About three-dozen people attended the first master plan session for the Dangberg Home Ranch on Thursday.

Gardnerville dentist and one-time Dangberg cowboy Mike Fischer welcomed interested residents to the session at the CVIC Hall in Minden.



The 5.5-acre park is in the initial planning stages to determine just what residents would like to see offered at the site, just west of Highway 88 and south of the Carson River’s East Fork.

The park’s centerpiece are the buildings, including the ranch building, which housed Dangbergs for nearly 150 years.



Consultant Paul Brown said the Dangberg Home Ranch presented a remarkable opportunity.

“It has so much historical content intact and in its place,” he said. “We felt it was important to care for the articles and understand how important their placement was. It is almost as though nothing was moved since the occupants left.”

The consultants developed a three-dimensional model of the ranch house to show where they found each of the 18,802 items they catalogued.
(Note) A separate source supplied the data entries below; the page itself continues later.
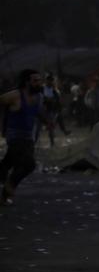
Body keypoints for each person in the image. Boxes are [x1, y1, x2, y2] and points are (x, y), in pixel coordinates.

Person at [0, 69, 47, 205]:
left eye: (39, 80)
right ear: (27, 82)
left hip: (28, 137)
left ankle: (3, 197)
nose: (39, 83)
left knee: (10, 163)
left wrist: (48, 122)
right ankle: (9, 187)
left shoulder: (39, 96)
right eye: (35, 81)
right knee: (28, 164)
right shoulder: (15, 95)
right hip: (14, 136)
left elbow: (38, 112)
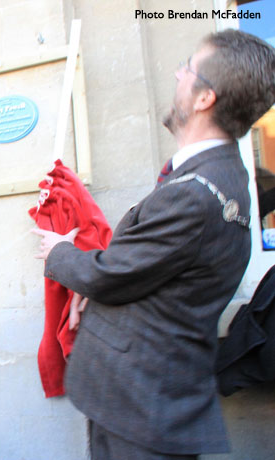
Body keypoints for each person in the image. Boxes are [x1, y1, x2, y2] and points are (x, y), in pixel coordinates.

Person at [32, 29, 275, 459]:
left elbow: (112, 276)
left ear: (205, 99)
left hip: (142, 411)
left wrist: (59, 252)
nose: (178, 73)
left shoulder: (196, 191)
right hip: (136, 402)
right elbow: (152, 270)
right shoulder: (220, 174)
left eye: (188, 67)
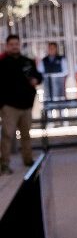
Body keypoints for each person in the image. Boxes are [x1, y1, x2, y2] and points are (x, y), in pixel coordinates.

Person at [0, 35, 41, 175]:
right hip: (9, 107)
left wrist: (36, 80)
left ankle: (28, 160)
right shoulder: (2, 63)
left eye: (16, 44)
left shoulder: (27, 62)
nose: (14, 46)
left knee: (26, 135)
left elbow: (38, 76)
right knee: (7, 136)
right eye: (11, 44)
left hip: (26, 105)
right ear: (7, 46)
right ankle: (4, 164)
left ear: (20, 45)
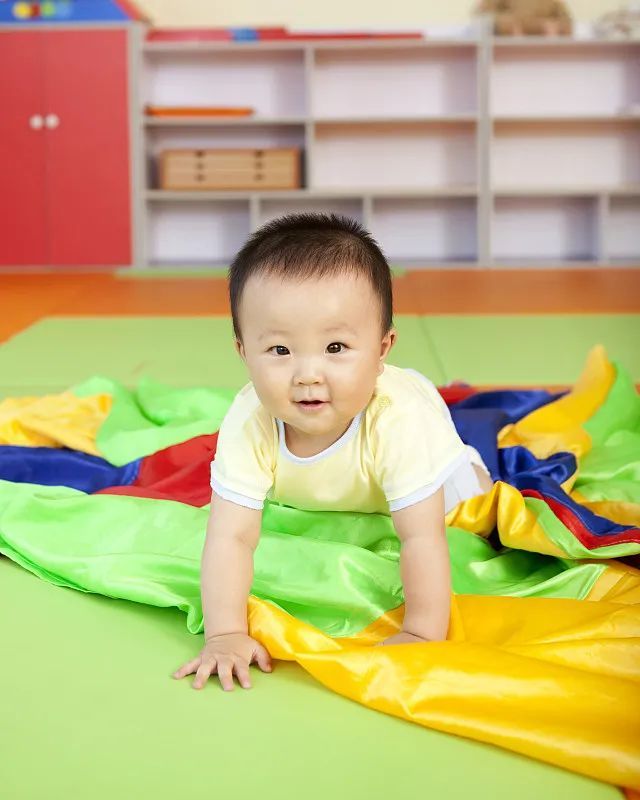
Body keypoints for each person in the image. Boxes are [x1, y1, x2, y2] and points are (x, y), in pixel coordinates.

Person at [173, 214, 493, 692]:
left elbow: (421, 539)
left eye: (336, 346)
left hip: (426, 465)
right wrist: (226, 633)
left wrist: (420, 632)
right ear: (242, 350)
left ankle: (469, 461)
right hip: (344, 486)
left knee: (476, 514)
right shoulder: (249, 417)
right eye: (279, 350)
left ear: (382, 348)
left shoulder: (398, 420)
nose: (307, 374)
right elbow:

Objects were sorted by type and then cleaned. The items are then grouped. Consultants estimated they have organized 6,553 items, and are a little more than half way through the project.

Project architect Pete Dubé said the first priority for the buildings is their roofs.

“The buildings leak,” he said “We need to protect them as we would an artifact.”

Last fall, sheathing was placed over the roofs to prevent any additional damage.

The cedar shingles will be replaced after the roof is taken off and a new roof installed.

“Our goal is to preserve the original design before we do the restoration work inside,” he said.

State officials hope to begin work in Fall 2006 and finish in 2007. The inventory of artifacts will also be due for completion in 2007.

Work on the Home Ranch is being paid for using $2 million in state recreation funds.

When it opens, it will have parking and public access. Designers envision an interpretive center and are gathering information about what residents would like to see at the Home Ranch in the way of programs, history and resources.

Thursday’s meeting was the first of several to gather information from people about what the home ranch will be.

While going through the slide show, H.F. Dangberg’s great-grandson Steve Achard provided information about where some of the buildings were located.